> _Task instructions_:
The pictures are to be omitted when the entries are reproduced exactly.
(Source data Opens)
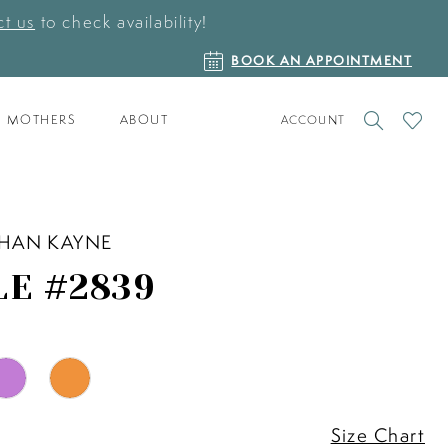
t us
to check availability!
BOOK
BOOK AN APPOINTMENT
AN
APPOINTMENT
TOGGLE
CHECK
MOTHERS
ABOUT
ACCOUNT
ACCOUNT
WISHLI
HAN KAYNE
LE #2839
Size Chart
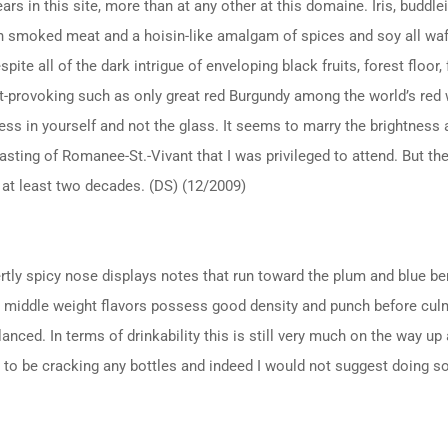
ars in this site, more than at any other at this domaine. Iris, buddle
h smoked meat and a hoisin-like amalgam of spices and soy all waft 
spite all of the dark intrigue of enveloping black fruits, forest floor,
t-provoking such as only great red Burgundy among the world’s red w
ess in yourself and not the glass. It seems to marry the brightness a
asting of Romanee-St.-Vivant that I was privileged to attend. But th
 at least two decades. (DS) (12/2009)
vertly spicy nose displays notes that run toward the plum and blue be
 middle weight flavors possess good density and punch before culmina
lanced. In terms of drinkability this is still very much on the way up
rly to be cracking any bottles and indeed I would not suggest doing so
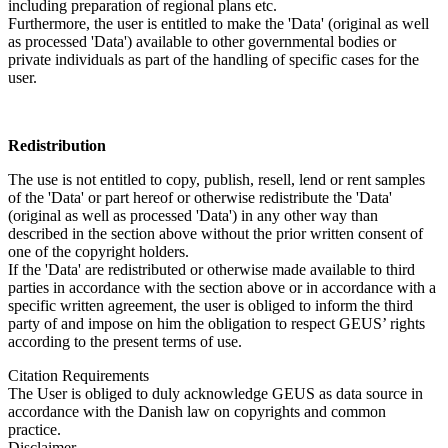
including preparation of regional plans etc.
Furthermore, the user is entitled to make the 'Data' (original as well
as processed 'Data') available to other governmental bodies or
private individuals as part of the handling of specific cases for the
user.
Redistribution
The use is not entitled to copy, publish, resell, lend or rent samples
of the 'Data' or part hereof or otherwise redistribute the 'Data'
(original as well as processed 'Data') in any other way than
described in the section above without the prior written consent of
one of the copyright holders.
If the 'Data' are redistributed or otherwise made available to third
parties in accordance with the section above or in accordance with a
specific written agreement, the user is obliged to inform the third
party of and impose on him the obligation to respect GEUS’ rights
according to the present terms of use.
Citation Requirements
The User is obliged to duly acknowledge GEUS as data source in
accordance with the Danish law on copyrights and common
practice.
Disclaimer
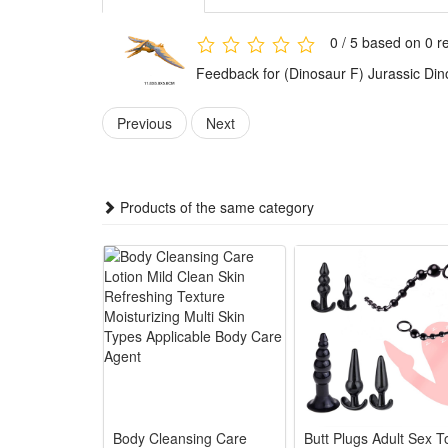
Dinosaurs toys' small size makes it easy to carry, eas
when waiting in a restaurant, and opening a comple
0 / 5 based on 0 r
Toy dinosaurs is suitable for cake toppers, birthday
Feedback for (Dinosaur F) Jurassic Din
can also be integrated into role-playing games, so t
Previous
Next
Noticed:
This is not a Lego product but is fully compatible.
Products of the same category
Package: (Styles as your choice)
1 Pcs Block
Body Cleansing Care
Butt Plugs Adult Sex T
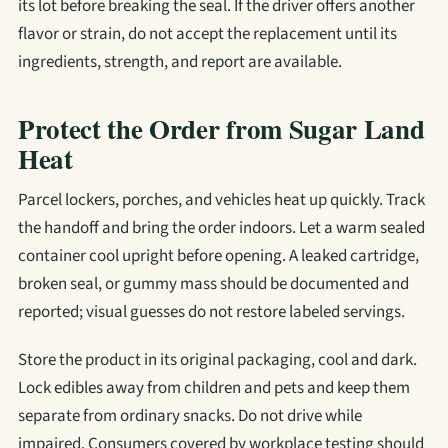
its lot before breaking the seal. If the driver offers another
flavor or strain, do not accept the replacement until its
ingredients, strength, and report are available.
Protect the Order from Sugar Land
Heat
Parcel lockers, porches, and vehicles heat up quickly. Track
the handoff and bring the order indoors. Let a warm sealed
container cool upright before opening. A leaked cartridge,
broken seal, or gummy mass should be documented and
reported; visual guesses do not restore labeled servings.
Store the product in its original packaging, cool and dark.
Lock edibles away from children and pets and keep them
separate from ordinary snacks. Do not drive while
impaired. Consumers covered by workplace testing should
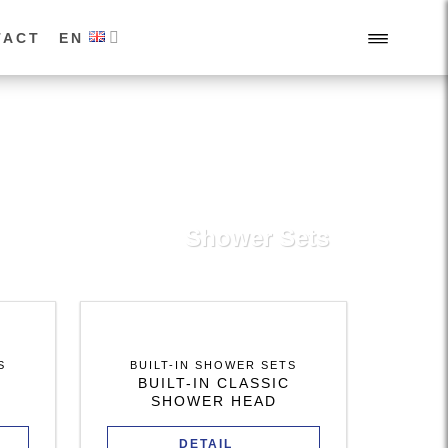
TACT
EN
Shower Sets
S
BUILT-IN SHOWER SETS
BUILT-IN CLASSIC
SHOWER HEAD
DETAIL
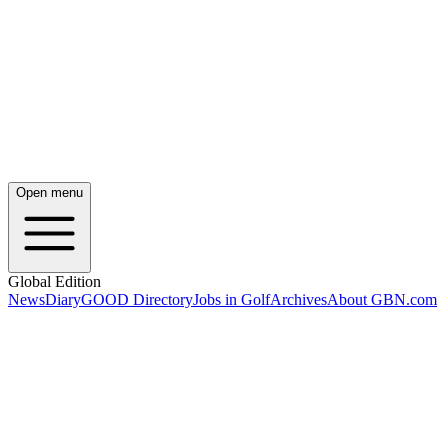
Open menu
Global Edition
News
Diary
GOOD Directory
Jobs in Golf
Archives
About GBN.com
(Source data Closes)
> _Exercise solution_:
t us
to check availability!
BOOK
BOOK AN APPOINTMENT
AN
APPOINTMENT
TOGGLE
CHECK
MOTHERS
ABOUT
ACCOUNT
ACCOUNT
WISHLI
HAN KAYNE
LE #2839
Size Chart
ars in this site, more than at any other at this domaine. Iris, buddle
h smoked meat and a hoisin-like amalgam of spices and soy all waft 
spite all of the dark intrigue of enveloping black fruits, forest floor,
t-provoking such as only great red Burgundy among the world’s red w
ess in yourself and not the glass. It seems to marry the brightness a
asting of Romanee-St.-Vivant that I was privileged to attend. But th
 at least two decades. (DS) (12/2009)
vertly spicy nose displays notes that run toward the plum and blue be
 middle weight flavors possess good density and punch before culmina
lanced. In terms of drinkability this is still very much on the way up
rly to be cracking any bottles and indeed I would not suggest doing so
including preparation of regional plans etc.
Furthermore, the user is entitled to make the 'Data' (original as well
as processed 'Data') available to other governmental bodies or
private individuals as part of the handling of specific cases for the
user.
Redistribution
The use is not entitled to copy, publish, resell, lend or rent samples
of the 'Data' or part hereof or otherwise redistribute the 'Data'
(original as well as processed 'Data') in any other way than
described in the section above without the prior written consent of
one of the copyright holders.
If the 'Data' are redistributed or otherwise made available to third
parties in accordance with the section above or in accordance with a
specific written agreement, the user is obliged to inform the third
party of and impose on him the obligation to respect GEUS’ rights
according to the present terms of use.
Citation Requirements
The User is obliged to duly acknowledge GEUS as data source in
accordance with the Danish law on copyrights and common
practice.
Disclaimer
Dinosaurs toys' small size makes it easy to carry, eas
when waiting in a restaurant, and opening a comple
0 / 5 based on 0 r
Toy dinosaurs is suitable for cake toppers, birthday
Feedback for (Dinosaur F) Jurassic Din
can also be integrated into role-playing games, so t
Previous
Next
Noticed:
This is not a Lego product but is fully compatible.
Products of the same category
Package: (Styles as your choice)
1 Pcs Block
Body Cleansing Care
Butt Plugs Adult Sex T
its lot before breaking the seal. If the driver offers another
flavor or strain, do not accept the replacement until its
ingredients, strength, and report are available.
Protect the Order from Sugar Land
Heat
Parcel lockers, porches, and vehicles heat up quickly. Track
the handoff and bring the order indoors. Let a warm sealed
container cool upright before opening. A leaked cartridge,
broken seal, or gummy mass should be documented and
reported; visual guesses do not restore labeled servings.
Store the product in its original packaging, cool and dark.
Lock edibles away from children and pets and keep them
separate from ordinary snacks. Do not drive while
impaired. Consumers covered by workplace testing should
TACT
EN
Shower Sets
S
BUILT-IN SHOWER SETS
BUILT-IN CLASSIC
SHOWER HEAD
DETAIL
Open menu
Global Edition
News
Diary
GOOD Directory
Jobs in Golf
Archives
About GBN.com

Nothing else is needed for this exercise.